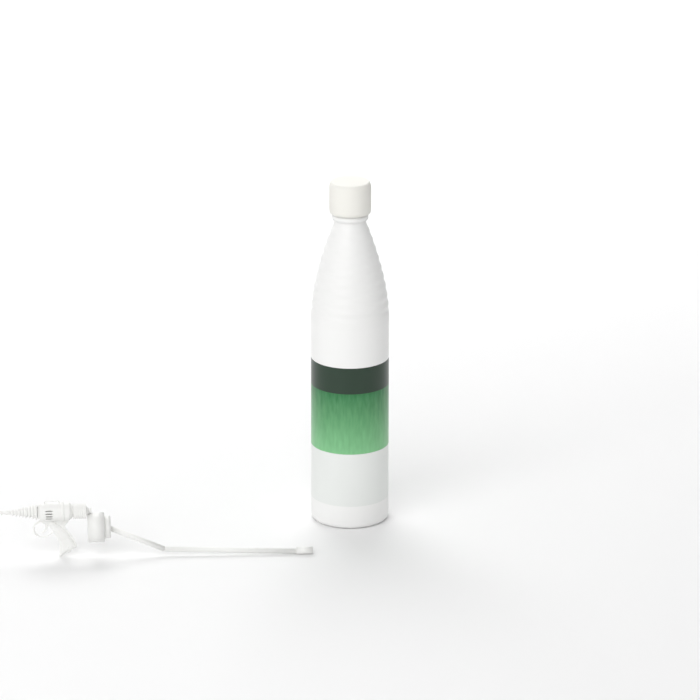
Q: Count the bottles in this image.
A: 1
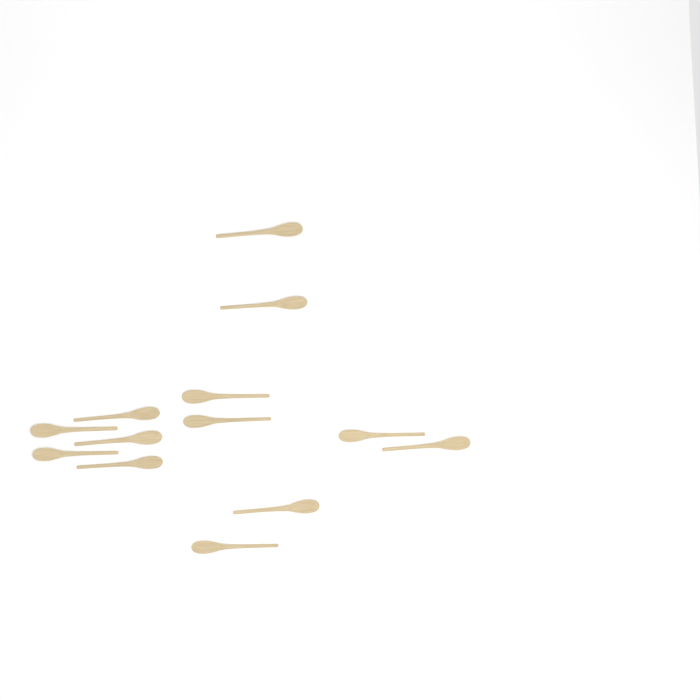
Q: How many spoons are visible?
---
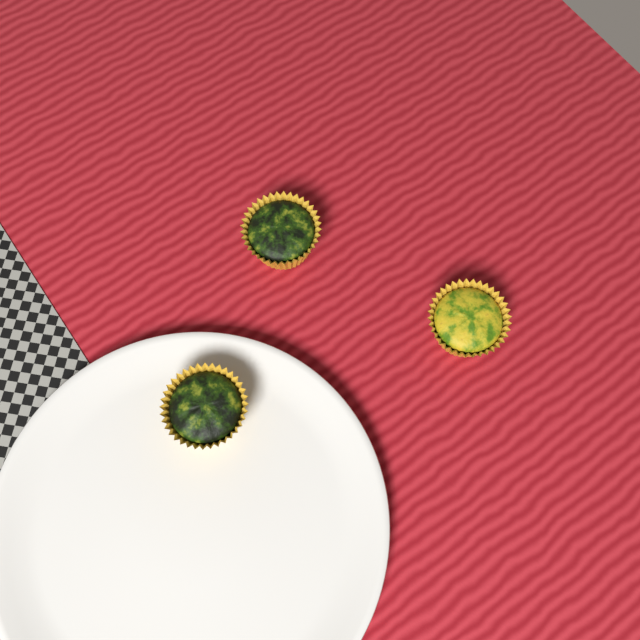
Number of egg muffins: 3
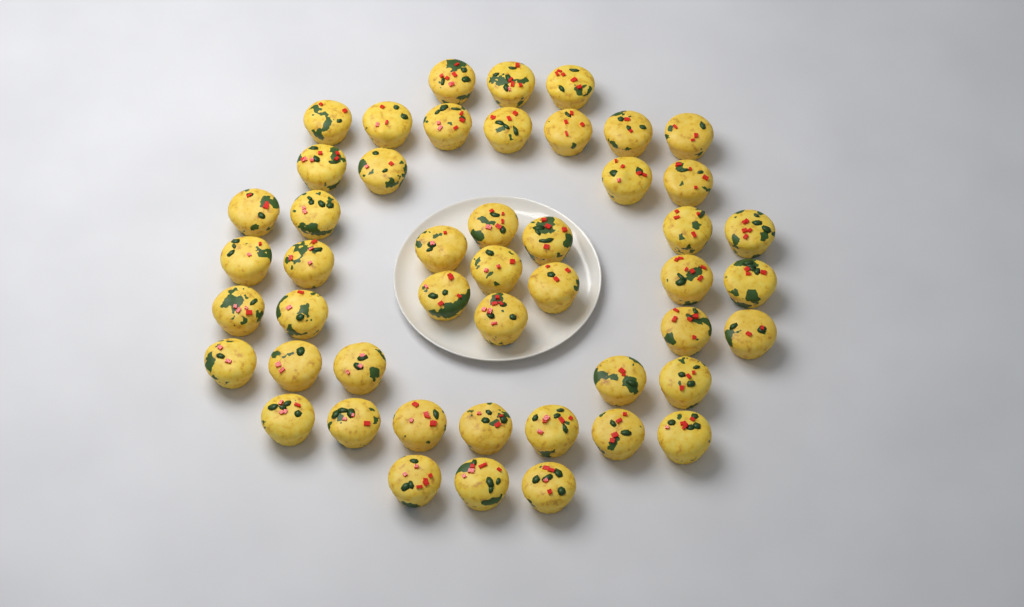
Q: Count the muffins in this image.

■ **Exercise description**
Which lines in the material above contain the string "image"? Pick out each of them and copy it in full.

■ **Finished exercise**
Q: Count the bottles in this image.
Q: Count the muffins in this image.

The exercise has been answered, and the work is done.